The BBC article does hit one particular point that is easy to forget: knowing the facts doesn’t mean we know the thoughts or feelings behind them. It’s an almost inevitable historical hole, and one that drama by its nature requires to be filled. So ascribing motivations and thought processes to characters, while going beyond documented fact, is unavoidable. It may open the door to charges of “inaccuracy”, but it would in most cases be equally hard to make a watertight case for an “accurate” version (as opposed to simply a different interpretation). Arguably, you can get it entirely wrong by making things up without supporting evidence or blatantly contradicting what the record indicates, but that doesn’t mean that it’s inherently wrong to try to fill in the question with educated guesses. Since intention behind action is something historians argue over all the time, I don’t think this is the flashpoint of accuracy arguments in most cases, either.

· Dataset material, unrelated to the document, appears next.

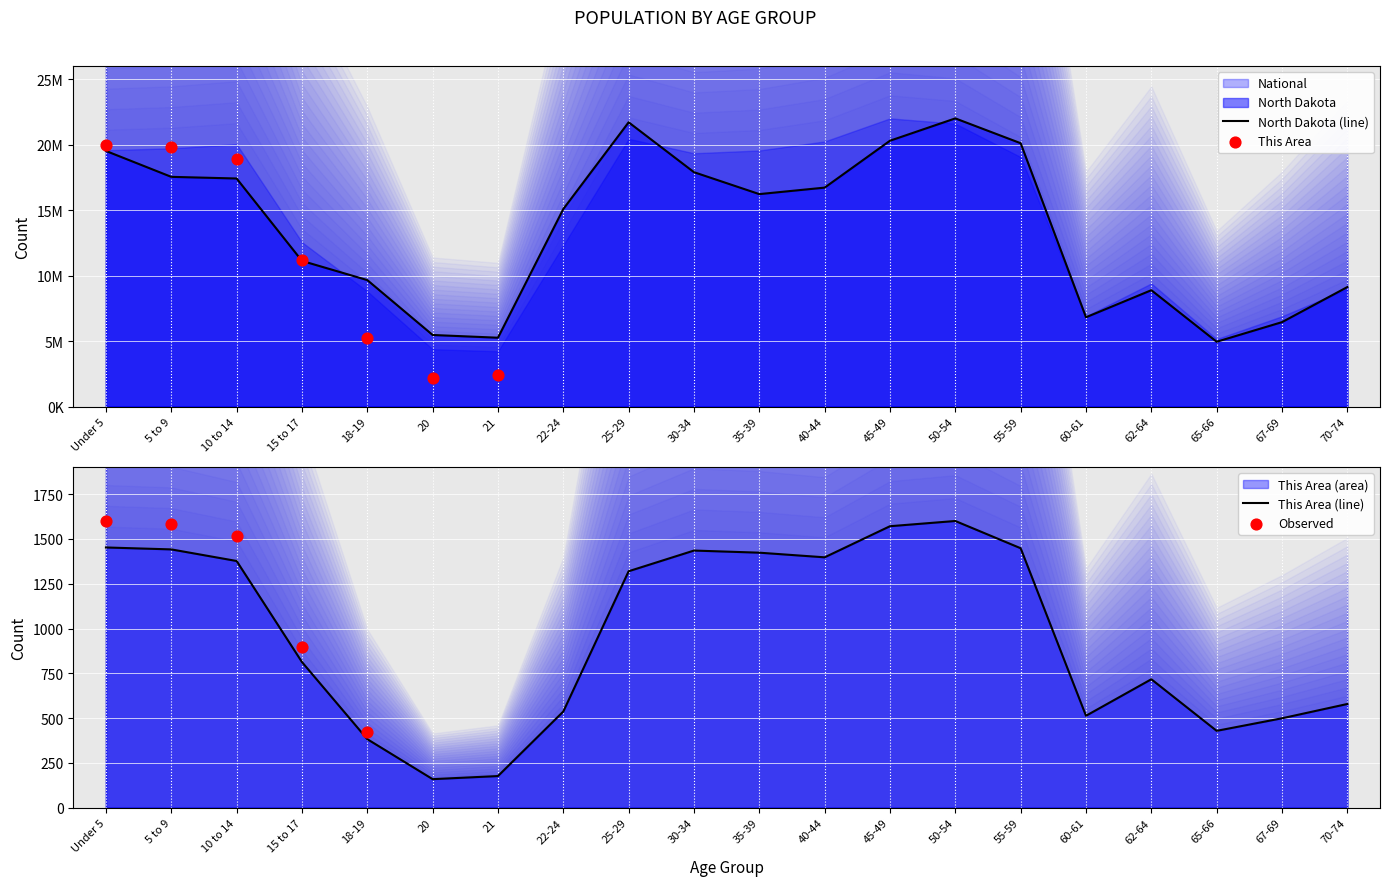

Which series contains the highest Y value?

North Dakota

No, it’s the playing fast-and-loose with chronology and geography that seems to get people truly worked up. “That never happened”, “it didn’t happen like that” – these are the cries of the heart from historians who sit through period drama that has taken artistic licence. And I get it, because I’ve been there and done that. (I’m sure the friend who dragged me to see Titanic remembers being presented with a multi-page list of all its inaccuracies the next day.) Historians don’t want audiences to learn things wrong, to become wedded to an idea of the past that is provably erroneous. However, I also get why following history to the letter isn’t always what a writer or director does. Maybe the point they’re trying to make isn’t about history as a thing unto itself. Setting aside, for the moment, commercialism as a goal unto itself, it’s wrong to suggest that there could never be a valid reason for make some (minor) changes to a story in pursuit of a wider narrative.

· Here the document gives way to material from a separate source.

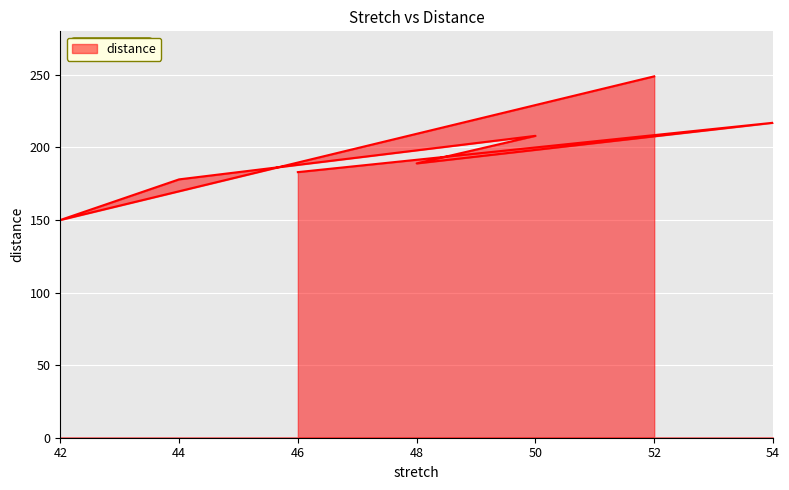

Does the chart display data point markers on the line(s)?

No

So: how important is artistic licence? From the vantage point of sitting right down the binary fence of historian and director, my answer would be twofold.

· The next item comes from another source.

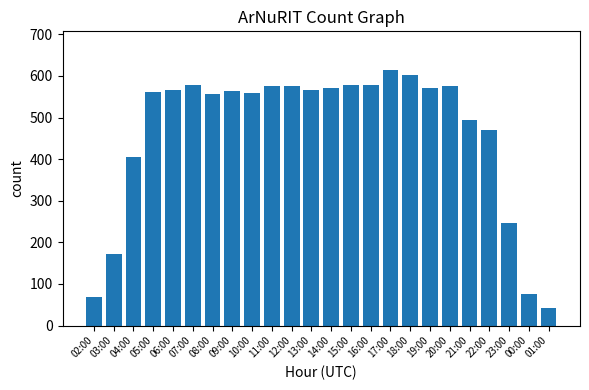

What is the difference between the values at 01:00 and 06:00?

524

First, that it varies moment to moment in any given piece, and you have to take each case separately. It’s important in that the lack of one inexhaustible definition of “accurate” means there are many different “accuracies”, and as a theatre creator you need to have the freedom to make those choices. You have to be allowed to fill in gaps, actors have to be able to imagine fully-formed characters where the documents may only give you flat facts. A more purist approach than that would be to suggest that there should be no historical theatre (or historical fiction, or even, perhaps, history with interpretation, rather than just facsimiles of historic documents). As creative people, writers and directors need to be allowed to have room to ask bigger questions – of the world, of life, of human nature – through putting things together and taking them apart, and sometimes that is the goal, not historical fidelity, even if the past is part of the question itself. If you’re honest about it to your audience (and that, to me, is a critical component of being responsible to history), there is nothing wrong with asking, What if?
For my second answer, I’m going to echo Dr Tracy Borman’s statement that “where changes are made to the facts then they should be… for a good and justifiable reason.” Otherwise why on earth are you working on a story about history in the first place? Borman adds that “change for change’s sake is irritating,” but I’d go further and say that it’s also irresponsible, both as a historian and as a director. From a director’s standpoint, “just because” is lazy, and also because it’s blatantly saying that you don’t really care about the historical aspects of your production at all. I’d like to think that HIDden’s approach to historic drama isn’t that unusual, and that other directors who work on it try not to put one aspect of their work above the other but work with them in constantly renegotiated tension. If I didn’t believe that history could stand on its own two feet as inherently dramatic, I couldn’t do my job.
If we take on historical drama as our work, we know that audiences will trust that our productions will contain at least some degree of authenticity, and so we are also taking on some degree of educational responsibility. To advertise a production as “a true story” if we have taken liberties is a disservice to everyone involved, including the people of the past whose lives we’re putting onstage. How we make those distinctions available to audience members can vary, but we should at least try to let them know what they’re getting. We should be allowed our measure of artistic licence, but all licences come with responsibility. Historic drama at its best demands that we respect both.
N.B. It is worth noting that, although the production primarily under discussion in the BBC article is one of live drama, many of the examples given in the actual debate are television series, and the goals, needs, and audiences can be radically different between the two. Neither the article nor this essay attempt to delve into them, but it’s worth considering that the answers to these questions may vary considerably with the change in medium.